他看向言硯手里的臟衣簍,蹙了下眉:“去干嘛?”
“把衣服送到洗衣房呀,不然你明天就沒衣服穿了。”言硯剛洗完澡,長睫上還有些水汽,唇色艷紅。
紀覺川走過去,接過他手上的臟衣簍,下巴點了一下,“帶路。

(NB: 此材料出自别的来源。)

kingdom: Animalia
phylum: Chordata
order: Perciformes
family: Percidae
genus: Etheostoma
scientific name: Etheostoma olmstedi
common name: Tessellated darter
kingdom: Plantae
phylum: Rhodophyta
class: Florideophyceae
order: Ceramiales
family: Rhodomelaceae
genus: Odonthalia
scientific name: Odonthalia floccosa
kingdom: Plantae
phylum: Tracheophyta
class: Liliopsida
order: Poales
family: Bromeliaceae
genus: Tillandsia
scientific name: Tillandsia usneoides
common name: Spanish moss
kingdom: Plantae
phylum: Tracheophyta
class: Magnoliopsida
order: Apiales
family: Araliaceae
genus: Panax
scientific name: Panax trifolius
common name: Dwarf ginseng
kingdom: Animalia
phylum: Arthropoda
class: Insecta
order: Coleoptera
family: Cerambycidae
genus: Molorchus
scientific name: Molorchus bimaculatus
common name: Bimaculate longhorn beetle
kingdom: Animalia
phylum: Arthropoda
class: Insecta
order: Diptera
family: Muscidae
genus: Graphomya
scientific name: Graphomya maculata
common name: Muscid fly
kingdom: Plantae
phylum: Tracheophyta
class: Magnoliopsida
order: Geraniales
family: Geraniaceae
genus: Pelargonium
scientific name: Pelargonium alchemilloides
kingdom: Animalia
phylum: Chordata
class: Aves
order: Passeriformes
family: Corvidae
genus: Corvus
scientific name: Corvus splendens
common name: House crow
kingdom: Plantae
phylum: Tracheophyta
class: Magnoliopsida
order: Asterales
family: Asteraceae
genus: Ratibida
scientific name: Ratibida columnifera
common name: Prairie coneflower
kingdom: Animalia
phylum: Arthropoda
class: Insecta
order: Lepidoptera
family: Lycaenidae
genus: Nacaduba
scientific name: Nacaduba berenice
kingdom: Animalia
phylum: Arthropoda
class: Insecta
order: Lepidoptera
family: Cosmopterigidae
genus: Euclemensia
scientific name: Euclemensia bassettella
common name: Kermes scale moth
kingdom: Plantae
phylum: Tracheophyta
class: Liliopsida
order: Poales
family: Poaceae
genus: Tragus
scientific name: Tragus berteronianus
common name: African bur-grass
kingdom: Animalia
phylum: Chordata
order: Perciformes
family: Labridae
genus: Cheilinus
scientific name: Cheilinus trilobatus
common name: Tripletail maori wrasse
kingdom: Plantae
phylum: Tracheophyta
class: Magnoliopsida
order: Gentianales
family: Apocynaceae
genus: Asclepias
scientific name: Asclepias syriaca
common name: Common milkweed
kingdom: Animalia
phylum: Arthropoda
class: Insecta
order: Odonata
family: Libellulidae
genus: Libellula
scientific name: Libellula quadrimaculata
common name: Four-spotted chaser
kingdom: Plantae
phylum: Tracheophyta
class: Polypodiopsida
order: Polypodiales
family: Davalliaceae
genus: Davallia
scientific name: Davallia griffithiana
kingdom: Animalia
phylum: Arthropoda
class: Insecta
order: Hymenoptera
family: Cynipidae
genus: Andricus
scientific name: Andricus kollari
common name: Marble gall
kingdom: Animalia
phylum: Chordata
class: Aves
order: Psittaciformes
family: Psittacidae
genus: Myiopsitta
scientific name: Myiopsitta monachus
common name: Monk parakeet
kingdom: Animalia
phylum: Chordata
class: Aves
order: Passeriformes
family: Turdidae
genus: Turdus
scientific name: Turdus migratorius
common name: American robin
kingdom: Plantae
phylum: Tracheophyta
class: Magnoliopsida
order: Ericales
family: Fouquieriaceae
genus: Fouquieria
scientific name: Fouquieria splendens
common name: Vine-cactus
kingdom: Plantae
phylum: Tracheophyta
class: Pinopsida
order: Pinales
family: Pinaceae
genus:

”
言硯乖乖打開房門,走在前面給他帶路。
洗衣房在一樓,二樓外面只開了幾盞走廊燈,一樓則是大片大片的黑暗。
紀覺川走著走著,就感覺言硯幾乎貼在了他身上。
他在黑暗中挑了下眉,想起言硯以前說過他怕黑。
他用左手拎著臟衣簍,右手不經意般垂在身側,很快就被言硯緊緊牽住。
紀覺川裝作沒注意到他的動作,就這樣一路走到洗衣房。
洗衣房里亮著燈光,等進去后,他才發現言硯鼻尖上出了一層薄汗,剛剛紅潤的唇色也有些發白。
怎么會怕成這樣?
他抿了下唇,把衣服放進洗衣機里,然后朝言硯伸出一只手,“要抱著嗎?”
言硯沒怎么猶豫就抱住了他的手臂。
回去的路上,言硯也依舊緊緊貼著他,還險些在路上被絆倒。
經過餐廳時,一個黑影突然閃過,紀覺川夜間視力不錯,看清那是個人。
但言硯心里緊繃的弦一下斷了,他用力抱緊紀覺川的手,身子一個勁往紀覺川身上擠。
紀覺川一手攬著擠到自己懷里的柔軟身軀,一手在墻壁上摸索了下,終于碰到了燈的開關。
燈亮的一瞬間,他沒去看那個黑影,先是低頭看了一眼懷里的言硯。
言硯手環著他腰身,臉埋進了他懷里,像只鵪鶉一樣一動不動,把他抵在了墻邊。